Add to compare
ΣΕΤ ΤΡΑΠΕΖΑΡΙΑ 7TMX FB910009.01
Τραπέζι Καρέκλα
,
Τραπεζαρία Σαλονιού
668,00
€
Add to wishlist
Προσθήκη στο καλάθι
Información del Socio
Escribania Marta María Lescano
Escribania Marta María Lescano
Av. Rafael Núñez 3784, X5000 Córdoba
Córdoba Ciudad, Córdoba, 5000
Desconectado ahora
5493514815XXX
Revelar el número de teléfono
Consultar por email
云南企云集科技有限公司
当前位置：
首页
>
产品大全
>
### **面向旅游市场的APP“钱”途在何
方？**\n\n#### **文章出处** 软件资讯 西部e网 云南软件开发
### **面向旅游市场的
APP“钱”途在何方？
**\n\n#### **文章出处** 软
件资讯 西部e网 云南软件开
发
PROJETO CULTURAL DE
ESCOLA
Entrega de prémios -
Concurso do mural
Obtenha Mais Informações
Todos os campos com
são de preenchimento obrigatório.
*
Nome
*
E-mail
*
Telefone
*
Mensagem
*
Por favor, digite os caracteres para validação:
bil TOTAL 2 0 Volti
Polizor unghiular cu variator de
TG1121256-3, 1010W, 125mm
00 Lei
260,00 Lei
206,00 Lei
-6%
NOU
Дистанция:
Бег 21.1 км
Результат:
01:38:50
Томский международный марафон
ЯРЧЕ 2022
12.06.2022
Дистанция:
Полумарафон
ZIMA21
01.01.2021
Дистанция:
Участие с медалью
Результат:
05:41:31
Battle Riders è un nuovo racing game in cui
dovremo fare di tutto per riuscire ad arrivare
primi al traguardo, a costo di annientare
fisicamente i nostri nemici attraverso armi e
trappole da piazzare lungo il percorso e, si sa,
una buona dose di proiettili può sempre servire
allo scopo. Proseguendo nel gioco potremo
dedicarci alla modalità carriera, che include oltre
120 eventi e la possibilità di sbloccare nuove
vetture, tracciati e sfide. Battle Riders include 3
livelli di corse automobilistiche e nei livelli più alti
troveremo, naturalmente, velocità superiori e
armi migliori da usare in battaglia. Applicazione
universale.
•••
Task statement
List every line of the records above as a Markdown table with the columns Row and Text, numbering the rows in order and omitting blank lines.

Written response
| Row | Text |
|---|---|
| 1 | Add to compare |
| 2 | ΣΕΤ ΤΡΑΠΕΖΑΡΙΑ 7TMX FB910009.01 |
| 3 | Τραπέζι Καρέκλα |
| 4 | , |
| 5 | Τραπεζαρία Σαλονιού |
| 6 | 668,00 |
| 7 | € |
| 8 | Add to wishlist |
| 9 | Προσθήκη στο καλάθι |
| 10 | Información del Socio |
| 11 | Escribania Marta María Lescano |
| 12 | Escribania Marta María Lescano |
| 13 | Av. Rafael Núñez 3784, X5000 Córdoba |
| 14 | Córdoba Ciudad, Córdoba, 5000 |
| 15 | Desconectado ahora |
| 16 | 5493514815XXX |
| 17 | Revelar el número de teléfono |
| 18 | Consultar por email |
| 19 | 云南企云集科技有限公司 |
| 20 | 当前位置： |
| 21 | 首页 |
| 22 | > |
| 23 | 产品大全 |
| 24 | > |
| 25 | ### **面向旅游市场的APP“钱”途在何 |
| 26 | 方？**\n\n#### **文章出处** 软件资讯 西部e网 云南软件开发 |
| 27 | ### **面向旅游市场的 |
| 28 | APP“钱”途在何方？ |
| 29 | **\n\n#### **文章出处** 软 |
| 30 | 件资讯 西部e网 云南软件开 |
| 31 | 发 |
| 32 | PROJETO CULTURAL DE |
| 33 | ESCOLA |
| 34 | Entrega de prémios - |
| 35 | Concurso do mural |
| 36 | Obtenha Mais Informações |
| 37 | Todos os campos com |
| 38 | são de preenchimento obrigatório. |
| 39 | * |
| 40 | Nome |
| 41 | * |
| 42 | E-mail |
| 43 | * |
| 44 | Telefone |
| 45 | * |
| 46 | Mensagem |
| 47 | * |
| 48 | Por favor, digite os caracteres para validação: |
| 49 | bil TOTAL 2 0 Volti |
| 50 | Polizor unghiular cu variator de |
| 51 | TG1121256-3, 1010W, 125mm |
| 52 | 00 Lei |
| 53 | 260,00 Lei |
| 54 | 206,00 Lei |
| 55 | -6% |
| 56 | NOU |
| 57 | Дистанция: |
| 58 | Бег 21.1 км |
| 59 | Результат: |
| 60 | 01:38:50 |
| 61 | Томский международный марафон |
| 62 | ЯРЧЕ 2022 |
| 63 | 12.06.2022 |
| 64 | Дистанция: |
| 65 | Полумарафон |
| 66 | ZIMA21 |
| 67 | 01.01.2021 |
| 68 | Дистанция: |
| 69 | Участие с медалью |
| 70 | Результат: |
| 71 | 05:41:31 |
| 72 | Battle Riders è un nuovo racing game in cui |
| 73 | dovremo fare di tutto per riuscire ad arrivare |
| 74 | primi al traguardo, a costo di annientare |
| 75 | fisicamente i nostri nemici attraverso armi e |
| 76 | trappole da piazzare lungo il percorso e, si sa, |
| 77 | una buona dose di proiettili può sempre servire |
| 78 | allo scopo. Proseguendo nel gioco potremo |
| 79 | dedicarci alla modalità carriera, che include oltre |
| 80 | 120 eventi e la possibilità di sbloccare nuove |
| 81 | vetture, tracciati e sfide. Battle Riders include 3 |
| 82 | livelli di corse automobilistiche e nei livelli più alti |
| 83 | troveremo, naturalmente, velocità superiori e |
| 84 | armi migliori da usare in battaglia. Applicazione |
| 85 | universale. |